Popping into a health clinic and emerging with the full details of your genome is in the realm of science fiction. But an achievement announced this month—the first publication of the complete genome of a single person—has perhaps moved the world closer to such a day, when each person's healthcare might be personalized to accommodate his or her genetic quirks.
"This is just a first step. I would predict that over time there will be more and more people having their genomes sequenced," said Robert Strausberg, deputy director of the Venter Institute. He and his colleagues published the genome of the institute's founder, J. Craig Venter, in the journal PLoS Biology. Someday, genome sequencing "will become part of standard healthcare," Venter predicts.
Some medical researchers imagine a future in which much medical care will take place before people ever get sick, using tests that identify variants of genes and proteins and differences in metabolism that could predispose a person to disease or affect how he or she responds to a medication. "Medicine ought to be targeted to individuals," says Edward Abrahams, executive director of the Personalized Medicine Coalition, a nonprofit organization that advocates the use of genetic and molecular tests. "One size doesn't fit all anymore."
In some ways, genetic testing is already a critical component of medical care. Genetic screening is routinely used to diagnose genetic disorders such as Huntington's disease, to screen couples for genetic conditions they might pass on to children, and to determine whether certain drugs will be effective in a particular patient.
In August, the Food and Drug Administration for the first time recommended the routine clinical use of a genetic test. The test, sometimes referred to as a warfarin sensitivity test, can identify genetic differences between people in how they metabolize the anticlotting drug warfarin, which is also known by the brand name Coumadin. People who metabolize the drug quickly are at a high risk of experiencing an overdose from a quantity of the drug that wouldn't cause problems in someone else. Accidental warfarin overdoses lead to more emergency room visits than overdoses of any other drug except insulin, according to the FDA. Testing can help doctors determine each patient's proper dosage.
The real promise of genetic diagnostics may be the prospect of applying them to the prevention of common conditions such as diabetes and heart disease. If a genetic test could determine that a particular person is at high risk of diabetes, for example, lifestyle changes and preventive drug treatments could stave off the illness.
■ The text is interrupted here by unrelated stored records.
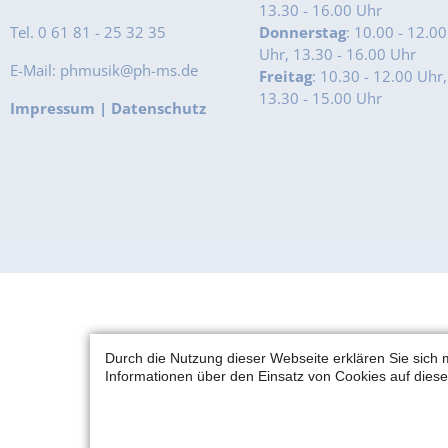
13.30 - 16.00 Uhr
Tel. 0 61 81 - 25 32 35
Donnerstag
: 10.00 - 12.00
Uhr, 13.30 - 16.00 Uhr
E-Mail: phmusik@ph-ms.de
Freitag
: 10.30 - 12.00 Uhr,
13.30 - 15.00 Uhr
Impressum
|
Datenschutz
Durch die Nutzung dieser Webseite erklären Sie sich 
Informationen über den Einsatz von Cookies auf diese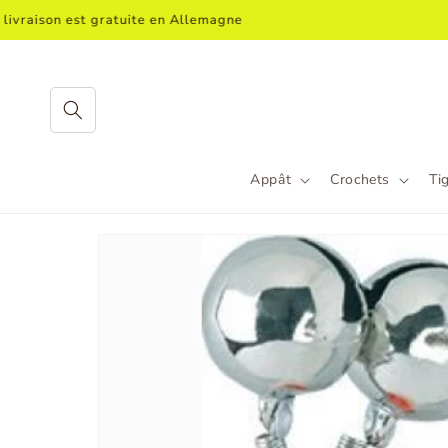
Aller
raison est gratuite en Allemagne
directement
au contenu
Appât
Crochets
Ti
Aller aux
informations
produit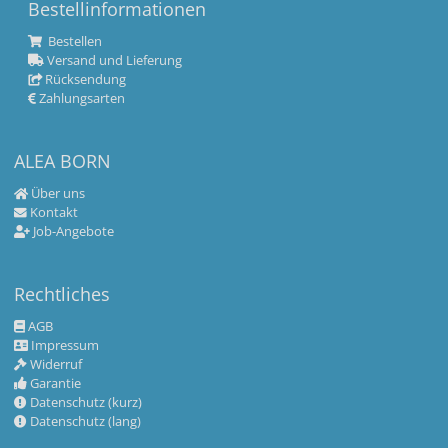
Bestellinformationen
Bestellen
Versand und Lieferung
Rücksendung
Zahlungsarten
ALEA BORN
Über uns
Kontakt
Job-Angebote
Rechtliches
AGB
Impressum
Widerruf
Garantie
Datenschutz (kurz)
Datenschutz (lang)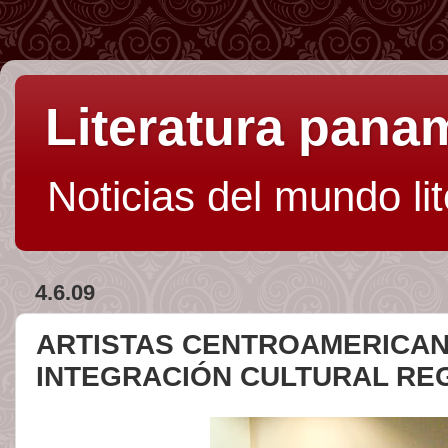
Literatura pan
Noticias del mundo li
4.6.09
ARTISTAS CENTROAMERICAN
INTEGRACIÓN CULTURAL RE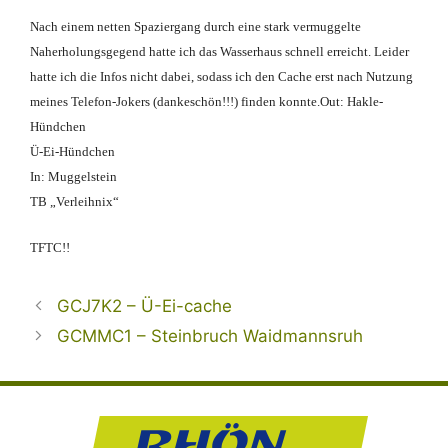
Nach einem netten Spaziergang durch eine stark vermuggelte
Naherholungsgegend hatte ich das Wasserhaus schnell erreicht. Leider
hatte ich die Infos nicht dabei, sodass ich den Cache erst nach Nutzung
meines Telefon-Jokers (dankeschön!!!) finden konnte.
Out: Hakle-
Hündchen
Ü-Ei-Hündchen
In: Muggelstein
TB „Verleihnix“
TFTC!!
GCJ7K2 – Ü-Ei-cache
GCMMC1 – Steinbruch Waidmannsruh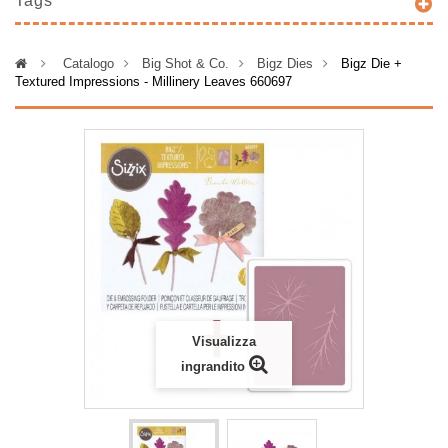
Tags
>
Catalogo
>
Big Shot & Co.
>
Bigz Dies
>
Bigz Die +
Textured Impressions - Millinery Leaves 660697
Visualizza
ingrandito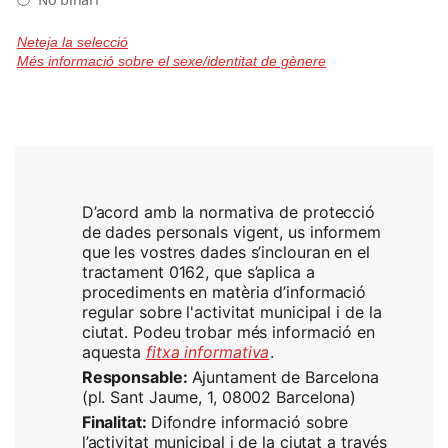
Neteja la selecció
Més informació sobre el sexe/identitat de gènere
D’acord amb la normativa de protecció
de dades personals vigent, us informem
que les vostres dades s’inclouran en el
tractament 0162, que s’aplica a
procediments en matèria d’informació
regular sobre l'activitat municipal i de la
ciutat. Podeu trobar més informació en
aquesta
fitxa informativa
.
Responsable:
Ajuntament de Barcelona
(pl. Sant Jaume, 1, 08002 Barcelona)
Finalitat:
Difondre informació sobre
l’activitat municipal i de la ciutat a través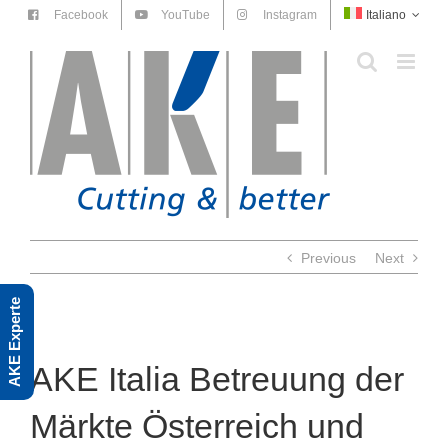
Skip
Facebook
YouTube
Instagram
Italiano
to
content
Previous
Next
AKE Experte
AKE Italia Betreuung der
Märkte Österreich und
So far, though, genetic tests for those diseases remain unavailable. Developing them is challenging, because the diseases aren't caused by one faulty gene, but rather by a complex interplay among multiple genes, diet, lifestyle, and environment. However, new types of studies that examine how multiple genes work in concert to affect disease risk have opened new avenues that could lead scientists to better understandings of complicated conditions, says Greg Feero of the National Human Genome Research Institute. Such studies, says Feero, have provided "a flood of information about genetics of very common disorders."
It will take time for researchers to digest that flood of data and use it to invent genome-based clinical tests. But assuming they can—and many believe they will—having one's genome sequenced could become a standard facet of healthcare. "As we learn more about the causes of diseases and the relationships between disease, the genome, and the environment," says the Venter Institute's Strausberg, "medicine will move toward developing the right prevention strategy for an individual."